Ocurrió en Inglaterra. Un hombre armado con un cuchillo irrumpe en una sesión de baile para niños, asesina a tres chicas y hiere a otras 10 personas. Inmediatamente la desinformación de ultraderecha se moviliza en la red y asegura que el agresor es un inmigrante islámico solicitante de asilo, por supuesto falso. Como respuesta se desatan violentas protestas: turbas racistas atacan e incendian mezquitas, alojamientos para migrantes, saquean sus tiendas, golpean a personas de color, algunos británicos llevan a sus hijos a aprender el oficio de racista. Qué profesión tan bonita.
Ocurrió en España. Mateo, de once años, fue asesinado con arma blanca cuando se encontraba jugando al fútbol con sus amigos en un polideportivo de la localidad de Mocejón, en Toledo. El portavoz de la familia del niño asesinado ha denunciado el acoso que está sufriendo en redes sociales. En una conversación radiofónica ha declarado: «Me están atacando, marcando, investigando un pasado que no tengo. Están diciendo que tengo las manos manchadas por tener fotos en África», esto por pedir que no se criminalizara a los menores no acompañados. El presunto asesino es un joven español.
Luis Pérez, un eurodiputado español de extrema derecha, tecleó en su cuenta de Twitter que, según los vecinos de Mocejón, «desde que llegó un autobús con cincuenta menores africanos, en el pueblo no dejaban de sucederse las violaciones, los robos y, por último, el asesinato de un niño de once años». Obviamente se refería a Mateo, porque ni en las tragedias humanas el odio y el racismo de la extrema derecha descansan.
Si no me creen, léanlo: «Cogieron al chaval más vulnerable con una discapacidad gorda. Le presionaron hasta que confesó lo que quisieron sin darle derecho a un abogado.
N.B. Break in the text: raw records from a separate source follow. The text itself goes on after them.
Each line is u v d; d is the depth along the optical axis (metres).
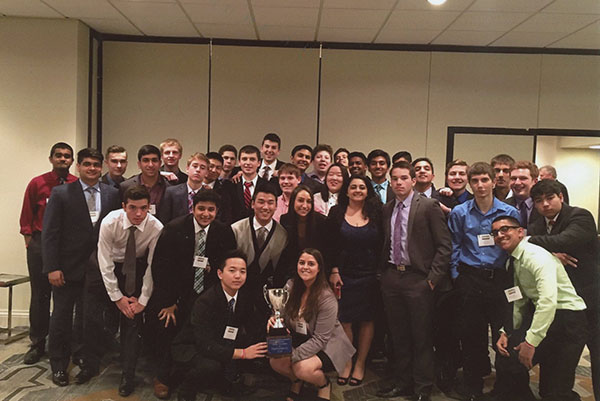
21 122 4.54
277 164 4.23
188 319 3.04
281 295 2.99
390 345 3.56
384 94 5.21
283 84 5.19
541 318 2.67
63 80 4.53
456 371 3.32
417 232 3.10
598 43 4.96
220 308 2.94
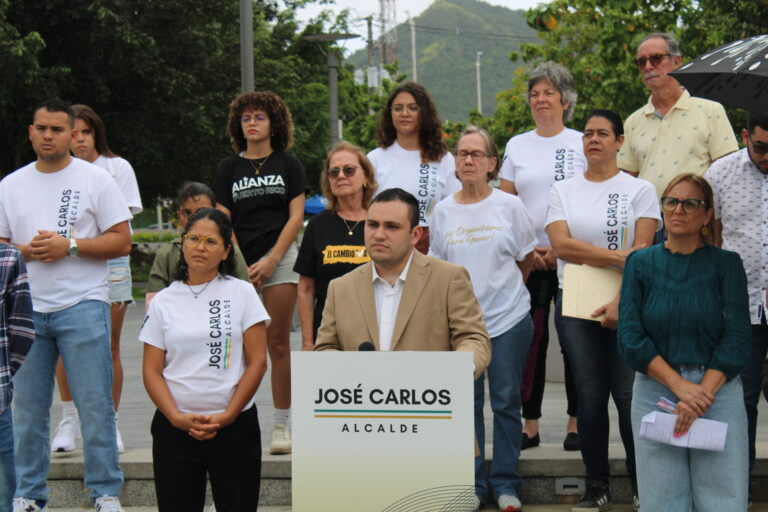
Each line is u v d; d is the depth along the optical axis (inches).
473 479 138.0
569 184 211.9
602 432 206.1
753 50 158.2
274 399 234.1
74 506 228.7
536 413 236.4
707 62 162.1
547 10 552.4
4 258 178.7
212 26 935.7
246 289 182.9
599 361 203.9
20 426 204.1
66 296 203.3
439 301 163.5
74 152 241.8
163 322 180.4
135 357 461.1
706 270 171.9
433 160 233.8
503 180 239.6
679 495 170.2
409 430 139.6
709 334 170.1
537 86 233.6
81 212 206.7
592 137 207.0
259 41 1050.7
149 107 930.1
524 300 211.0
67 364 203.8
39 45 753.0
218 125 938.1
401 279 164.4
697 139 223.1
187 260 180.5
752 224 197.5
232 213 238.7
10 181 209.3
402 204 159.8
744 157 199.5
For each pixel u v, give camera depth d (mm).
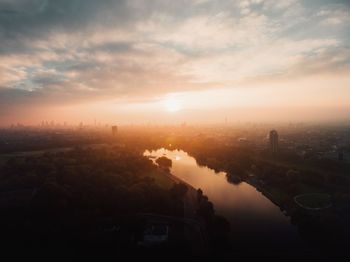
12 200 170250
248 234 141875
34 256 120000
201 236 136625
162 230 138375
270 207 180875
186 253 122750
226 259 119062
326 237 135625
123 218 147375
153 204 163000
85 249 125312
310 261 117812
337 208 170125
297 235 140375
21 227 139750
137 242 130375
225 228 139125
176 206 166375
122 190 167875
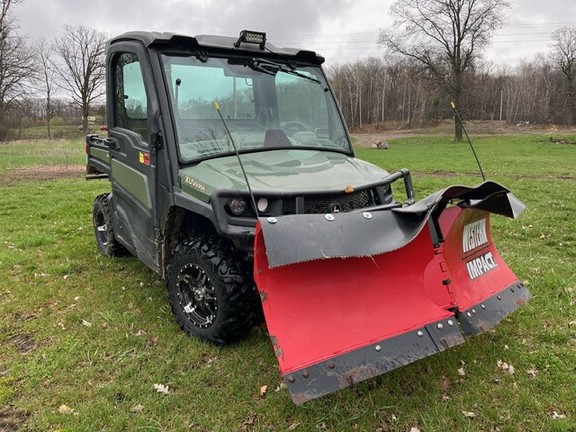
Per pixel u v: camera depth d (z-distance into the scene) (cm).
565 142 4272
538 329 415
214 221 343
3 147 2819
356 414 311
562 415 309
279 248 271
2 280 551
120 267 588
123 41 463
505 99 9300
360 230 296
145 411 317
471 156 2808
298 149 441
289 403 321
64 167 1947
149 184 433
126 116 484
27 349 399
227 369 360
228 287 366
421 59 4750
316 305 303
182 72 414
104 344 401
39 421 307
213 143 409
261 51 456
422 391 332
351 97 8919
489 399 325
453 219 356
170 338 404
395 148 4097
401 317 314
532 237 723
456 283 359
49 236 742
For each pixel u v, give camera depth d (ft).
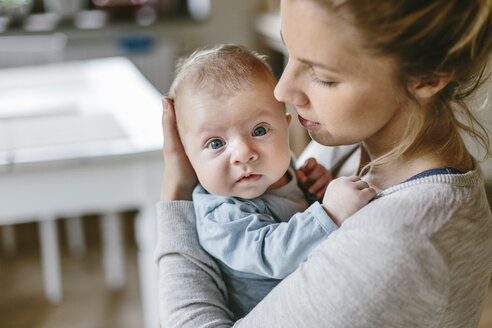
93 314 8.55
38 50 11.66
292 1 2.26
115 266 9.14
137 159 5.49
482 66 2.51
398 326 2.28
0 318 8.47
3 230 10.29
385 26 2.14
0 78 7.84
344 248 2.32
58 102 6.81
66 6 12.57
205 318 2.72
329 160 3.55
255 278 2.95
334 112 2.39
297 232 2.64
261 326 2.45
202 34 13.15
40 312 8.61
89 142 5.63
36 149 5.47
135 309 8.64
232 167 2.94
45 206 5.63
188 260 2.98
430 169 2.48
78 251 10.19
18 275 9.56
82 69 8.23
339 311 2.28
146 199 5.77
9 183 5.46
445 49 2.24
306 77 2.43
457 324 2.48
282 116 3.02
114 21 12.64
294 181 3.27
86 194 5.67
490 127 3.01
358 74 2.28
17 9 12.40
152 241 5.93
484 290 2.60
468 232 2.36
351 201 2.58
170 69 12.32
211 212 3.02
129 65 8.45
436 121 2.51
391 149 2.63
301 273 2.42
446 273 2.30
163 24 12.84
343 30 2.19
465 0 2.18
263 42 13.11
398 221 2.26
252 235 2.81
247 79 2.92
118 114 6.41
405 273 2.21
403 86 2.33
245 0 13.14
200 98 2.94
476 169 2.58
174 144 3.24
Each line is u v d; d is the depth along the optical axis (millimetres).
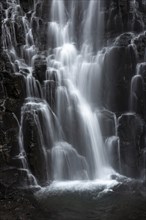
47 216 12297
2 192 13750
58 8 21719
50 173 15180
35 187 14406
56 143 15867
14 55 18297
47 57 19062
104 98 17953
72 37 21094
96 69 18281
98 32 20609
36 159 14820
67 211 12641
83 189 14320
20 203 13156
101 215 12375
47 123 15781
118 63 17875
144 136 16859
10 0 20594
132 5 20656
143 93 17500
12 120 15469
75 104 17094
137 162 16250
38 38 20172
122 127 16641
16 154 15125
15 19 19703
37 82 16922
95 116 16891
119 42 18562
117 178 15453
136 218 12156
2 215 12297
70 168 15539
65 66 18703
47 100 16719
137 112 17484
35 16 20984
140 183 14984
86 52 19812
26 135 15203
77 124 16422
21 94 16375
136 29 20125
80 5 21516
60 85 17344
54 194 13891
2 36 18734
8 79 16484
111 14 20438
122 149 16359
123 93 17641
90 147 16297
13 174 14438
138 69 17797
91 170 15945
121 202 13258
Con la confesión corriendo a la prensa y cámara en mano en prime time en directo encuentran los cuchillos que no encontraron ni en la casa, ni el ADN o la sangre. Una vez más don PSOE»; por cierto, según un concejal de Vox de Tarrasa, fue un rumano hijo de turcos.
Pero vayamos a la cuestión central. Mientras en Inglaterra los bulos de la extrema derecha sobre los asesinatos desataron una ola de reacciones en todo el país, movilizando a la población contra los racistas, en España parece que el odio y la mentira no importan. Hay quien ha apelado interesadamente a la libertad de expresión, pero mentir no tiene cabida legítima en el debate público de un sistema democrático amparándose en el ejercicio de la libertad de expresión y de información.
Menos mal que el fiscal de Sala contra los Delitos de Odio y Discriminación, Miguel Ángel Aguilar, ha lanzado dos propuestas sensatas para intentar atajar estas campañas: tener que estar identificado para tener un perfil en las redes y modificar el Código Penal para que se pueda prohibir el acceso a las mismas a quienes las hayan utilizado para cometer estos delitos.
Y todo esto en pleno verano. Cuando Abascales y Ayusos vuelvan de vacaciones a arreglar las urgencias de España, asistiremos a un aquelarre en defensa de lo que ellos llaman libertad de expresión y los demás basura racista.